● **Exercise prompt**:
In the records below, take the line containing "X011228Y010296D01*" and every line following it, and write them out exactly.

++++ Source material ++++

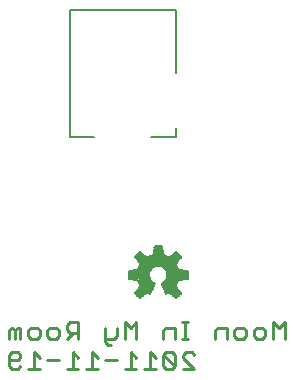
<source format=gbo>
G75*
G70*
%OFA0B0*%
%FSLAX24Y24*%
%IPPOS*%
%LPD*%
%AMOC8*
5,1,8,0,0,1.08239X$1,22.5*
%
%ADD10C,0.0110*%
%ADD11C,0.0080*%
%ADD12C,0.0059*%
D10*
X006750Y006554D02*
X006750Y006948D01*
X006849Y007046D01*
X007046Y007046D01*
X007144Y006948D01*
X007144Y006849D01*
X007046Y006751D01*
X006750Y006751D01*
X006750Y006554D02*
X006849Y006456D01*
X007046Y006456D01*
X007144Y006554D01*
X007395Y006456D02*
X007789Y006456D01*
X007592Y006456D02*
X007592Y007046D01*
X007789Y006849D01*
X008039Y006751D02*
X008433Y006751D01*
X008684Y006456D02*
X009078Y006456D01*
X008881Y006456D02*
X008881Y007046D01*
X009078Y006849D01*
X009329Y006456D02*
X009722Y006456D01*
X009525Y006456D02*
X009525Y007046D01*
X009722Y006849D01*
X009973Y006751D02*
X010367Y006751D01*
X010618Y006456D02*
X011011Y006456D01*
X010814Y006456D02*
X010814Y007046D01*
X011011Y006849D01*
X011262Y006456D02*
X011656Y006456D01*
X011459Y006456D02*
X011459Y007046D01*
X011656Y006849D01*
X011907Y006948D02*
X012300Y006554D01*
X012202Y006456D01*
X012005Y006456D01*
X011907Y006554D01*
X011907Y006948D01*
X012005Y007046D01*
X012202Y007046D01*
X012300Y006948D01*
X012300Y006554D01*
X012551Y006456D02*
X012945Y006456D01*
X012551Y006849D01*
X012551Y006948D01*
X012650Y007046D01*
X012846Y007046D01*
X012945Y006948D01*
X012730Y007456D02*
X012533Y007456D01*
X012632Y007456D02*
X012632Y008046D01*
X012730Y008046D02*
X012533Y008046D01*
X012300Y007849D02*
X012005Y007849D01*
X011907Y007751D01*
X011907Y007456D01*
X012300Y007456D02*
X012300Y007849D01*
X011011Y008046D02*
X011011Y007456D01*
X010618Y007456D02*
X010618Y008046D01*
X010815Y007849D01*
X011011Y008046D01*
X010367Y007849D02*
X010367Y007554D01*
X010268Y007456D01*
X009973Y007456D01*
X009973Y007357D02*
X010072Y007259D01*
X010170Y007259D01*
X009973Y007357D02*
X009973Y007849D01*
X009078Y007653D02*
X008783Y007653D01*
X008684Y007751D01*
X008684Y007948D01*
X008783Y008046D01*
X009078Y008046D01*
X009078Y007456D01*
X008881Y007653D02*
X008684Y007456D01*
X008433Y007554D02*
X008433Y007751D01*
X008335Y007849D01*
X008138Y007849D01*
X008040Y007751D01*
X008040Y007554D01*
X008138Y007456D01*
X008335Y007456D01*
X008433Y007554D01*
X007789Y007554D02*
X007690Y007456D01*
X007493Y007456D01*
X007395Y007554D01*
X007395Y007751D01*
X007493Y007849D01*
X007690Y007849D01*
X007789Y007751D01*
X007789Y007554D01*
X007144Y007456D02*
X007144Y007849D01*
X007046Y007849D01*
X006947Y007751D01*
X006849Y007849D01*
X006751Y007751D01*
X006751Y007456D01*
X006947Y007456D02*
X006947Y007751D01*
X013625Y007751D02*
X013625Y007456D01*
X013625Y007751D02*
X013724Y007849D01*
X014019Y007849D01*
X014019Y007456D01*
X014270Y007554D02*
X014270Y007751D01*
X014368Y007849D01*
X014565Y007849D01*
X014664Y007751D01*
X014664Y007554D01*
X014565Y007456D01*
X014368Y007456D01*
X014270Y007554D01*
X014915Y007554D02*
X014915Y007751D01*
X015013Y007849D01*
X015210Y007849D01*
X015308Y007751D01*
X015308Y007554D01*
X015210Y007456D01*
X015013Y007456D01*
X014915Y007554D01*
X015559Y007456D02*
X015559Y008046D01*
X015756Y007849D01*
X015953Y008046D01*
X015953Y007456D01*
D11*
X012326Y014207D02*
X011499Y014207D01*
X012326Y014207D02*
X012326Y014483D01*
X012326Y016333D02*
X012326Y018420D01*
X008783Y018420D01*
X008783Y014207D01*
X009609Y014207D01*
D12*
X011615Y010578D02*
X011855Y010578D01*
X011888Y010260D01*
X011994Y010226D01*
X012094Y010175D01*
X012341Y010376D01*
X012511Y010207D01*
X012309Y009959D01*
X012361Y009860D01*
X012395Y009753D01*
X012712Y009721D01*
X012712Y009481D01*
X012395Y009449D01*
X012361Y009342D01*
X012309Y009242D01*
X012511Y008995D01*
X012341Y008825D01*
X012094Y009027D01*
X011994Y008976D01*
X011853Y009317D01*
X011906Y009345D01*
X011953Y009383D01*
X011991Y009430D01*
X012020Y009483D01*
X012037Y009541D01*
X012043Y009601D01*
X012037Y009664D01*
X012017Y009724D01*
X011986Y009779D01*
X011945Y009826D01*
X011894Y009864D01*
X011837Y009891D01*
X011776Y009906D01*
X011712Y009908D01*
X011650Y009896D01*
X011592Y009873D01*
X011539Y009838D01*
X011495Y009793D01*
X011461Y009739D01*
X011438Y009680D01*
X011428Y009618D01*
X011431Y009555D01*
X011447Y009494D01*
X011475Y009437D01*
X011514Y009387D01*
X011562Y009347D01*
X011618Y009317D01*
X011476Y008976D01*
X011377Y009027D01*
X011129Y008825D01*
X010960Y008995D01*
X011162Y009242D01*
X011110Y009342D01*
X011076Y009449D01*
X010759Y009481D01*
X010759Y009721D01*
X011076Y009753D01*
X011110Y009860D01*
X011162Y009959D01*
X010960Y010207D01*
X011129Y010376D01*
X011377Y010175D01*
X011476Y010226D01*
X011583Y010260D01*
X011615Y010578D01*
X011610Y010526D02*
X011861Y010526D01*
X011866Y010469D02*
X011604Y010469D01*
X011599Y010411D02*
X011872Y010411D01*
X011878Y010353D02*
X011593Y010353D01*
X011587Y010296D02*
X011884Y010296D01*
X011956Y010238D02*
X011514Y010238D01*
X011388Y010181D02*
X012083Y010181D01*
X012101Y010181D02*
X012490Y010181D01*
X012480Y010238D02*
X012172Y010238D01*
X012242Y010296D02*
X012422Y010296D01*
X012364Y010353D02*
X012313Y010353D01*
X012443Y010123D02*
X011028Y010123D01*
X010981Y010181D02*
X011370Y010181D01*
X011299Y010238D02*
X010991Y010238D01*
X011049Y010296D02*
X011228Y010296D01*
X011158Y010353D02*
X011106Y010353D01*
X011075Y010065D02*
X012396Y010065D01*
X012349Y010008D02*
X011122Y010008D01*
X011157Y009950D02*
X012314Y009950D01*
X012344Y009893D02*
X011831Y009893D01*
X011933Y009835D02*
X012369Y009835D01*
X012387Y009777D02*
X011987Y009777D01*
X012019Y009720D02*
X012712Y009720D01*
X012712Y009662D02*
X012037Y009662D01*
X012043Y009605D02*
X012712Y009605D01*
X012712Y009547D02*
X012038Y009547D01*
X012021Y009489D02*
X012712Y009489D01*
X012389Y009432D02*
X011992Y009432D01*
X011942Y009374D02*
X012371Y009374D01*
X012348Y009317D02*
X011853Y009317D01*
X011877Y009259D02*
X012318Y009259D01*
X012343Y009201D02*
X011901Y009201D01*
X011925Y009144D02*
X012390Y009144D01*
X012437Y009086D02*
X011949Y009086D01*
X011972Y009029D02*
X012484Y009029D01*
X012487Y008971D02*
X012163Y008971D01*
X012233Y008913D02*
X012430Y008913D01*
X012372Y008856D02*
X012304Y008856D01*
X011546Y009144D02*
X011081Y009144D01*
X011128Y009201D02*
X011570Y009201D01*
X011594Y009259D02*
X011153Y009259D01*
X011123Y009317D02*
X011618Y009317D01*
X011530Y009374D02*
X011100Y009374D01*
X011082Y009432D02*
X011479Y009432D01*
X011449Y009489D02*
X010759Y009489D01*
X010759Y009547D02*
X011433Y009547D01*
X011429Y009605D02*
X010759Y009605D01*
X010759Y009662D02*
X011435Y009662D01*
X011453Y009720D02*
X010759Y009720D01*
X011084Y009777D02*
X011485Y009777D01*
X011537Y009835D02*
X011102Y009835D01*
X011127Y009893D02*
X011641Y009893D01*
X011522Y009086D02*
X011034Y009086D01*
X010987Y009029D02*
X011498Y009029D01*
X011308Y008971D02*
X010984Y008971D01*
X011041Y008913D02*
X011238Y008913D01*
X011167Y008856D02*
X011099Y008856D01*
M02*

</source>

++++

● **Your response**:
X011228Y010296D01*
X011158Y010353D02*
X011106Y010353D01*
X011075Y010065D02*
X012396Y010065D01*
X012349Y010008D02*
X011122Y010008D01*
X011157Y009950D02*
X012314Y009950D01*
X012344Y009893D02*
X011831Y009893D01*
X011933Y009835D02*
X012369Y009835D01*
X012387Y009777D02*
X011987Y009777D01*
X012019Y009720D02*
X012712Y009720D01*
X012712Y009662D02*
X012037Y009662D01*
X012043Y009605D02*
X012712Y009605D01*
X012712Y009547D02*
X012038Y009547D01*
X012021Y009489D02*
X012712Y009489D01*
X012389Y009432D02*
X011992Y009432D01*
X011942Y009374D02*
X012371Y009374D01*
X012348Y009317D02*
X011853Y009317D01*
X011877Y009259D02*
X012318Y009259D01*
X012343Y009201D02*
X011901Y009201D01*
X011925Y009144D02*
X012390Y009144D01*
X012437Y009086D02*
X011949Y009086D01*
X011972Y009029D02*
X012484Y009029D01*
X012487Y008971D02*
X012163Y008971D01*
X012233Y008913D02*
X012430Y008913D01*
X012372Y008856D02*
X012304Y008856D01*
X011546Y009144D02*
X011081Y009144D01*
X011128Y009201D02*
X011570Y009201D01*
X011594Y009259D02*
X011153Y009259D01*
X011123Y009317D02*
X011618Y009317D01*
X011530Y009374D02*
X011100Y009374D01*
X011082Y009432D02*
X011479Y009432D01*
X011449Y009489D02*
X010759Y009489D01*
X010759Y009547D02*
X011433Y009547D01*
X011429Y009605D02*
X010759Y009605D01*
X010759Y009662D02*
X011435Y009662D01*
X011453Y009720D02*
X010759Y009720D01*
X011084Y009777D02*
X011485Y009777D01*
X011537Y009835D02*
X011102Y009835D01*
X011127Y009893D02*
X011641Y009893D01*
X011522Y009086D02*
X011034Y009086D01*
X010987Y009029D02*
X011498Y009029D01*
X011308Y008971D02*
X010984Y008971D01*
X011041Y008913D02*
X011238Y008913D01*
X011167Y008856D02*
X011099Y008856D01*
M02*

</source>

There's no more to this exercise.